* [Reading passage]

_ _ _ _ _ _ _

# Remote Work Job Scraper: Remotive.com API

This Jupyter Notebook demonstrates how to fetch real remote job postings using the [Remotive.com Public API](https://remotive.com/remote-jobs/api). Utilizing an API is often the most robust and polite method for collecting data from websites, as it bypasses the complexities of HTML parsing and anti-scraping measures associated with traditional web scraping.

## 1. Setup and Configuration

We begin by importing the necessary Python libraries: `requests` for making HTTP requests to the API, `pandas` for data manipulation, and `time` for potential delays (though less critical with APIs, it's good practice if rate limits are strict).

In [1]:
import requests
import pandas as pd
import time
from IPython.display import display, Markdown

## 2. API Data Fetching Function (`scrape_remotive_api`)

This function is designed to interact with the Remotive API. It constructs the API request with optional parameters for filtering by category.

In [2]:
def scrape_remotive_api(category=None, search=None, limit=None):
    base_api_url = "https://remotive.com/api/remote-jobs"
    params = {}
    if category:
        params['category'] = category
    if search:
        params['search'] = search
    if limit:
        params['limit'] = limit        
    job_listings = []
    print(f"Starting to fetch jobs from Remotive API with parameters: {params}")

_ _ _ _ _ _ _

* [Dataset content]
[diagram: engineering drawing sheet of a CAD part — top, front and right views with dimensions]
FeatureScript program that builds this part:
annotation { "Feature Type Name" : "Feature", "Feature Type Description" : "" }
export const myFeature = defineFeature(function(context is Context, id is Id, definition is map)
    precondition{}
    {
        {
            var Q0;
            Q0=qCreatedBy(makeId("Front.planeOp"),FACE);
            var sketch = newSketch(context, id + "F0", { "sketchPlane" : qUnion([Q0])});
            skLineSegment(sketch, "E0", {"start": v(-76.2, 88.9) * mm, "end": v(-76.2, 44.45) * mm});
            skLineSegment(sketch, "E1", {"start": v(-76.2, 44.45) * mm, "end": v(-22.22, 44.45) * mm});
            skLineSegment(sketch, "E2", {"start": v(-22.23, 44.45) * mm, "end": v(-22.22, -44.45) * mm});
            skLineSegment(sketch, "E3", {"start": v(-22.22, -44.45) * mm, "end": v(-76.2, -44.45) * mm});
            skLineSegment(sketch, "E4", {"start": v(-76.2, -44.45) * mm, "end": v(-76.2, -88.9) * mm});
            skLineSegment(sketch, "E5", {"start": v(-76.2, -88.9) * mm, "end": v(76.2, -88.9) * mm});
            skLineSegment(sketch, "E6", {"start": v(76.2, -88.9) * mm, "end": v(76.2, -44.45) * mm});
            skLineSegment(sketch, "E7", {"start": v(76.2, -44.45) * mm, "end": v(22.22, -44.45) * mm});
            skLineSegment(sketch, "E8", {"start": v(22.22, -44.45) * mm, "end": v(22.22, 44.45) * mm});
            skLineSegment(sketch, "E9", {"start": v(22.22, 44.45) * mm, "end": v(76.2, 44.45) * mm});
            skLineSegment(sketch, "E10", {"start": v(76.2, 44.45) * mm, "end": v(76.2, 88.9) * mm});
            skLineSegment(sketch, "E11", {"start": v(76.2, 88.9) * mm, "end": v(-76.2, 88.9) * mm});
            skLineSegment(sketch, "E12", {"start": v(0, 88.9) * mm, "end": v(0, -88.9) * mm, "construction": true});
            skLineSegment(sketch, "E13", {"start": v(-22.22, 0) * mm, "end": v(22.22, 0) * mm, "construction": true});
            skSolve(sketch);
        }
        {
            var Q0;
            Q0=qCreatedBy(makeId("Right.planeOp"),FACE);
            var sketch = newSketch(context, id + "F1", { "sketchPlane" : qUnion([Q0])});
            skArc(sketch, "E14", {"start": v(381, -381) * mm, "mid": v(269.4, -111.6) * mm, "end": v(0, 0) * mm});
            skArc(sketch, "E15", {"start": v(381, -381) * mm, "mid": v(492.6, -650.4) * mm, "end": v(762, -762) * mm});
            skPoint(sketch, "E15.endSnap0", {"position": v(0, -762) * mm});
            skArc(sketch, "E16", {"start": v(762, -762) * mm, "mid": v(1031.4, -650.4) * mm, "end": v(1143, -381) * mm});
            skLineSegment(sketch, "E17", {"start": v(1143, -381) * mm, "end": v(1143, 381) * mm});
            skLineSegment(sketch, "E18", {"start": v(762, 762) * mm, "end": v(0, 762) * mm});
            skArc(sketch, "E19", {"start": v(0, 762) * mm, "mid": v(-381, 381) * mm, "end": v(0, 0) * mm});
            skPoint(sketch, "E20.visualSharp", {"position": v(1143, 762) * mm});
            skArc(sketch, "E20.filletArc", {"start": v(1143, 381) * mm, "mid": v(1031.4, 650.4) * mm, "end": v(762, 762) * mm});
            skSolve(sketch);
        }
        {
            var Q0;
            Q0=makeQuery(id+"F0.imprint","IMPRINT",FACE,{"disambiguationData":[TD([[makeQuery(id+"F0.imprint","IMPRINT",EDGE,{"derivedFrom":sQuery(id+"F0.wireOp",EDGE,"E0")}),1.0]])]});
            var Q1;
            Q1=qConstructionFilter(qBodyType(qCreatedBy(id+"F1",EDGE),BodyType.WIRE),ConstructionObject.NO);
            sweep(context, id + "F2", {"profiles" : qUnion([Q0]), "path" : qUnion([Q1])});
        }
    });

_ _ _ _ _ _ _

* [Exercise] Please reproduce the Remotive API notebook starting with "## 1. Setup" and going on through "limits are strict).", changing "data manipulation" to "data analysis".

* [Written reply]
## 1. Setup and Configuration

We begin by importing the necessary Python libraries: `requests` for making HTTP requests to the API, `pandas` for data analysis, and `time` for potential delays (though less critical with APIs, it's good practice if rate limits are strict).